> **Exercise**:
Extract every line from the records below and copy each one word for word, in the same order.

> **Lines of data**:
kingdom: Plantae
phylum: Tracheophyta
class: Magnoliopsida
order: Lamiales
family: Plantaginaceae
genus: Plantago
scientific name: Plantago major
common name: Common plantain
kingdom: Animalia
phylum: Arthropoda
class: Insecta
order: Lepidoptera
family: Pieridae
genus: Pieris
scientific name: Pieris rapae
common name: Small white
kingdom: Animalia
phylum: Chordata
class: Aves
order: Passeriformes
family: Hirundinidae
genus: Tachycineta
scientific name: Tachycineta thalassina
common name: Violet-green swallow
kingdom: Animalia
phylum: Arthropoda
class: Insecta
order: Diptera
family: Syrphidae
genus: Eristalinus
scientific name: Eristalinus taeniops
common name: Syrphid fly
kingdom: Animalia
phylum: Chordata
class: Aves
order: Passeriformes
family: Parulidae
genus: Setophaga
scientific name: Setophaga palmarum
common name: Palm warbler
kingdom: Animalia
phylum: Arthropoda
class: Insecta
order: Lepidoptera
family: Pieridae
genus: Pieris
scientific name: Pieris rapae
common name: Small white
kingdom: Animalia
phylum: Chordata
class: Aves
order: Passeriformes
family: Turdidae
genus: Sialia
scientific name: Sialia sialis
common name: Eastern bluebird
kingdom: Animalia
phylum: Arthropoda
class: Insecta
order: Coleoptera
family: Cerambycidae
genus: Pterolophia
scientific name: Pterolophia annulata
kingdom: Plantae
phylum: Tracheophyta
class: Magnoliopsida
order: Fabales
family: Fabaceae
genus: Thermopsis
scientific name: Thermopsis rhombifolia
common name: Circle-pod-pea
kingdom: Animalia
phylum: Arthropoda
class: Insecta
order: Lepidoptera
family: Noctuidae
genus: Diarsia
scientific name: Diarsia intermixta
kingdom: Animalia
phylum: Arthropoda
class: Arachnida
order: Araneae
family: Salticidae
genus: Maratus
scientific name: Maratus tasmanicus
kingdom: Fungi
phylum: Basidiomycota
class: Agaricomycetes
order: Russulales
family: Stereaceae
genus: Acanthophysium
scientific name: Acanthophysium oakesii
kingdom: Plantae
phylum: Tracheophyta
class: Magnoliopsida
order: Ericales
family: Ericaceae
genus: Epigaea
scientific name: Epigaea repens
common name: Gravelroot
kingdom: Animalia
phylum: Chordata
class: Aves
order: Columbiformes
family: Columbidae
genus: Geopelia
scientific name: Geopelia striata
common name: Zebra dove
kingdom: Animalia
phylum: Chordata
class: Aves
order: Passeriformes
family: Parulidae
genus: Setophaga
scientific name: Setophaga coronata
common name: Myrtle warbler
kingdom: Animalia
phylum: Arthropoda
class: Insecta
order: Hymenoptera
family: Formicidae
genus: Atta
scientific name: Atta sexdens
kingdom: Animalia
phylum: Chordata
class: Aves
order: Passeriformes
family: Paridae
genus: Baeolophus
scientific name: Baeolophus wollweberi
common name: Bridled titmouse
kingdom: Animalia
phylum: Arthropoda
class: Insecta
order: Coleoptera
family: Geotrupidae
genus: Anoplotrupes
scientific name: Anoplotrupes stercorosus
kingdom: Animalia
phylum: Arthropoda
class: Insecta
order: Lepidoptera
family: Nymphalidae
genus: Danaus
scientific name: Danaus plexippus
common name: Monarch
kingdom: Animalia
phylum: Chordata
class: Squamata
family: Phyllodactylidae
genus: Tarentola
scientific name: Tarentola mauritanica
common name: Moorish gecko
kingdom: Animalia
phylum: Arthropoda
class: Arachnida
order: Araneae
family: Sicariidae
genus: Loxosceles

> **Completed task**:
kingdom: Plantae
phylum: Tracheophyta
class: Magnoliopsida
order: Lamiales
family: Plantaginaceae
genus: Plantago
scientific name: Plantago major
common name: Common plantain
kingdom: Animalia
phylum: Arthropoda
class: Insecta
order: Lepidoptera
family: Pieridae
genus: Pieris
scientific name: Pieris rapae
common name: Small white
kingdom: Animalia
phylum: Chordata
class: Aves
order: Passeriformes
family: Hirundinidae
genus: Tachycineta
scientific name: Tachycineta thalassina
common name: Violet-green swallow
kingdom: Animalia
phylum: Arthropoda
class: Insecta
order: Diptera
family: Syrphidae
genus: Eristalinus
scientific name: Eristalinus taeniops
common name: Syrphid fly
kingdom: Animalia
phylum: Chordata
class: Aves
order: Passeriformes
family: Parulidae
genus: Setophaga
scientific name: Setophaga palmarum
common name: Palm warbler
kingdom: Animalia
phylum: Arthropoda
class: Insecta
order: Lepidoptera
family: Pieridae
genus: Pieris
scientific name: Pieris rapae
common name: Small white
kingdom: Animalia
phylum: Chordata
class: Aves
order: Passeriformes
family: Turdidae
genus: Sialia
scientific name: Sialia sialis
common name: Eastern bluebird
kingdom: Animalia
phylum: Arthropoda
class: Insecta
order: Coleoptera
family: Cerambycidae
genus: Pterolophia
scientific name: Pterolophia annulata
kingdom: Plantae
phylum: Tracheophyta
class: Magnoliopsida
order: Fabales
family: Fabaceae
genus: Thermopsis
scientific name: Thermopsis rhombifolia
common name: Circle-pod-pea
kingdom: Animalia
phylum: Arthropoda
class: Insecta
order: Lepidoptera
family: Noctuidae
genus: Diarsia
scientific name: Diarsia intermixta
kingdom: Animalia
phylum: Arthropoda
class: Arachnida
order: Araneae
family: Salticidae
genus: Maratus
scientific name: Maratus tasmanicus
kingdom: Fungi
phylum: Basidiomycota
class: Agaricomycetes
order: Russulales
family: Stereaceae
genus: Acanthophysium
scientific name: Acanthophysium oakesii
kingdom: Plantae
phylum: Tracheophyta
class: Magnoliopsida
order: Ericales
family: Ericaceae
genus: Epigaea
scientific name: Epigaea repens
common name: Gravelroot
kingdom: Animalia
phylum: Chordata
class: Aves
order: Columbiformes
family: Columbidae
genus: Geopelia
scientific name: Geopelia striata
common name: Zebra dove
kingdom: Animalia
phylum: Chordata
class: Aves
order: Passeriformes
family: Parulidae
genus: Setophaga
scientific name: Setophaga coronata
common name: Myrtle warbler
kingdom: Animalia
phylum: Arthropoda
class: Insecta
order: Hymenoptera
family: Formicidae
genus: Atta
scientific name: Atta sexdens
kingdom: Animalia
phylum: Chordata
class: Aves
order: Passeriformes
family: Paridae
genus: Baeolophus
scientific name: Baeolophus wollweberi
common name: Bridled titmouse
kingdom: Animalia
phylum: Arthropoda
class: Insecta
order: Coleoptera
family: Geotrupidae
genus: Anoplotrupes
scientific name: Anoplotrupes stercorosus
kingdom: Animalia
phylum: Arthropoda
class: Insecta
order: Lepidoptera
family: Nymphalidae
genus: Danaus
scientific name: Danaus plexippus
common name: Monarch
kingdom: Animalia
phylum: Chordata
class: Squamata
family: Phyllodactylidae
genus: Tarentola
scientific name: Tarentola mauritanica
common name: Moorish gecko
kingdom: Animalia
phylum: Arthropoda
class: Arachnida
order: Araneae
family: Sicariidae
genus: Loxosceles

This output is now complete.